Pendant des années, le terme est resté local. Il n’a traversé le pays que dans les années 1980. C’est alors que les détaillants sont intervenus. Ils ont voulu recadrer le discours. Au lieu de se concentrer sur les embouteillages, ils ont promu l’idée que les magasins se dirigeaient dans le noir. En termes comptables, être « dans le noir » signifie qu’une entreprise est rentable. Cet effort de rebranding était délibéré.

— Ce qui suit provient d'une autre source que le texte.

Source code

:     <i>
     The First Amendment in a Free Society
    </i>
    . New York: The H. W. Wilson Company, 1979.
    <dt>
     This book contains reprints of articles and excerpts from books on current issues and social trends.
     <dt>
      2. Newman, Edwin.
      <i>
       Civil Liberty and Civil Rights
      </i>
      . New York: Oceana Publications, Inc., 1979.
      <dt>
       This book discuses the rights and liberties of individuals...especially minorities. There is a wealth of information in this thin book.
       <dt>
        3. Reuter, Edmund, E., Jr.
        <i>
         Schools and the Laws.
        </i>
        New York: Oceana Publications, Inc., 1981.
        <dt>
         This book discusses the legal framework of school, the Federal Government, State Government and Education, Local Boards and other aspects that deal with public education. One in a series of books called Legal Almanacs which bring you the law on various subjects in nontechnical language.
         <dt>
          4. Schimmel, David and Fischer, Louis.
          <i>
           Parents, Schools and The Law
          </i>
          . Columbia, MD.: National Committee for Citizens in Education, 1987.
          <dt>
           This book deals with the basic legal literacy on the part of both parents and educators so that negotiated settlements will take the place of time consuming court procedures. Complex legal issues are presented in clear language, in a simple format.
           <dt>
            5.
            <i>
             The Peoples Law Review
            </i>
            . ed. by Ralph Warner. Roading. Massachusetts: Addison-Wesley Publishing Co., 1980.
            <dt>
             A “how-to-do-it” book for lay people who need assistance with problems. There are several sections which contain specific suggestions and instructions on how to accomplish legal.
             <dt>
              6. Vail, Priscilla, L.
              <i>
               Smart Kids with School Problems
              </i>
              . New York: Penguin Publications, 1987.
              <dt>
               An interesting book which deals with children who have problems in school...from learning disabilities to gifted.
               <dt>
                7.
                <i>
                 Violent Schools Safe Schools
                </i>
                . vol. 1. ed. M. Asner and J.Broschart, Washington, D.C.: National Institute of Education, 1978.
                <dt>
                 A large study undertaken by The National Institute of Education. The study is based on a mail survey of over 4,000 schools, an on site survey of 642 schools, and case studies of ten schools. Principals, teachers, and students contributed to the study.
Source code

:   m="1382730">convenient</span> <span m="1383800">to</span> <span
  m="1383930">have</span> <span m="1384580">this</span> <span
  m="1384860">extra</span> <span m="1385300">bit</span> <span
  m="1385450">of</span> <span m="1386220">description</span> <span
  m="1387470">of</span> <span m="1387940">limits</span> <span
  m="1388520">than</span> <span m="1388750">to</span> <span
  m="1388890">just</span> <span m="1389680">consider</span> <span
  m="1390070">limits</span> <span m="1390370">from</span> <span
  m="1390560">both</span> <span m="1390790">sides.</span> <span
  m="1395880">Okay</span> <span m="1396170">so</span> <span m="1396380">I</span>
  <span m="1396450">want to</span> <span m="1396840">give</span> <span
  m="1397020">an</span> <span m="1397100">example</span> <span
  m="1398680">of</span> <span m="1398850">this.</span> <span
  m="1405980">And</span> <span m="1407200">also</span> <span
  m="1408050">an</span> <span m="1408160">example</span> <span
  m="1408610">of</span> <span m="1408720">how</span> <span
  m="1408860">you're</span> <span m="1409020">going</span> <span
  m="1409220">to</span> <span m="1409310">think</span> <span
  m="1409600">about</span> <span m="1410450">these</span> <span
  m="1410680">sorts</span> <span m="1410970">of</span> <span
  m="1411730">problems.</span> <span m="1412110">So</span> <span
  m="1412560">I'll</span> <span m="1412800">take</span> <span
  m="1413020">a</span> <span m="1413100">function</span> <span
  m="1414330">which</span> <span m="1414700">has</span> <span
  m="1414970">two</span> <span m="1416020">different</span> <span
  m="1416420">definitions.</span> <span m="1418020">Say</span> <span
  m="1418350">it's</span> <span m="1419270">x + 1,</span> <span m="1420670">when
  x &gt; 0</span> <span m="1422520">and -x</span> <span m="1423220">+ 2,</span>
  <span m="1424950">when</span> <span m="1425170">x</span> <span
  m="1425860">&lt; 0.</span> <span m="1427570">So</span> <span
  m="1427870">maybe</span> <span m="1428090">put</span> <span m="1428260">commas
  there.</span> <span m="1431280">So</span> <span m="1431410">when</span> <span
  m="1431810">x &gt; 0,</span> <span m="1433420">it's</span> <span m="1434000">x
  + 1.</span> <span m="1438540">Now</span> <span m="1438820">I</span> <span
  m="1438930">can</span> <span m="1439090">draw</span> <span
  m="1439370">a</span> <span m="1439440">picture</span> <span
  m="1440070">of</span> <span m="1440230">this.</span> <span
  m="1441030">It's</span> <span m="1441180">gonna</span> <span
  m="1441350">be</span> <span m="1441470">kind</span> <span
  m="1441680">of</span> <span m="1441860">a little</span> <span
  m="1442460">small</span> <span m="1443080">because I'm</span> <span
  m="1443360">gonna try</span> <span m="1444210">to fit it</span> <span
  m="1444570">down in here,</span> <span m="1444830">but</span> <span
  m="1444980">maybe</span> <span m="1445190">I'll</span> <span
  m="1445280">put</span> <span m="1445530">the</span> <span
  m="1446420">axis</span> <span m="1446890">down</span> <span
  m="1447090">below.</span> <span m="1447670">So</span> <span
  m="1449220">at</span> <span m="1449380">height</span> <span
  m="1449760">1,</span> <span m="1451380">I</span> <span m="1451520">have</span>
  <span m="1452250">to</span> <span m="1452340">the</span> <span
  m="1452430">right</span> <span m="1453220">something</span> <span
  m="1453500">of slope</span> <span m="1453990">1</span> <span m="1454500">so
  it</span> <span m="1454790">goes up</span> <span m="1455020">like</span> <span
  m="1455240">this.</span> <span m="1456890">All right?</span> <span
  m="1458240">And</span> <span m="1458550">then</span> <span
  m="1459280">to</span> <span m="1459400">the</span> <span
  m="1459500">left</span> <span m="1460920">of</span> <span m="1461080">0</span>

Cela a déplacé l’attention des problèmes policiers vers la réussite financière.

Les détaillants ont essayé de changer le nom. Certains ont insisté pour le Big Friday. Ça n’a pas collé. Le terme original a survécu. Dans les années 1990, le Black Friday s’est étendu au-delà des États-Unis et est devenu un phénomène commercial mondial.

Le nom a évolué d’une plainte contre la police locale à un symbole national de rentabilité du commerce de détail.

Aujourd’hui, le terme revêt un autre poids. Cela marque le début de la période des fêtes. C’est le moment où de nombreux détaillants couvrent enfin leurs coûts pour l’année. La circulation est toujours mauvaise. La foule est toujours immense. Mais l’histoire tourne désormais autour des marges bénéficiaires, et non plus seulement des rapports de police.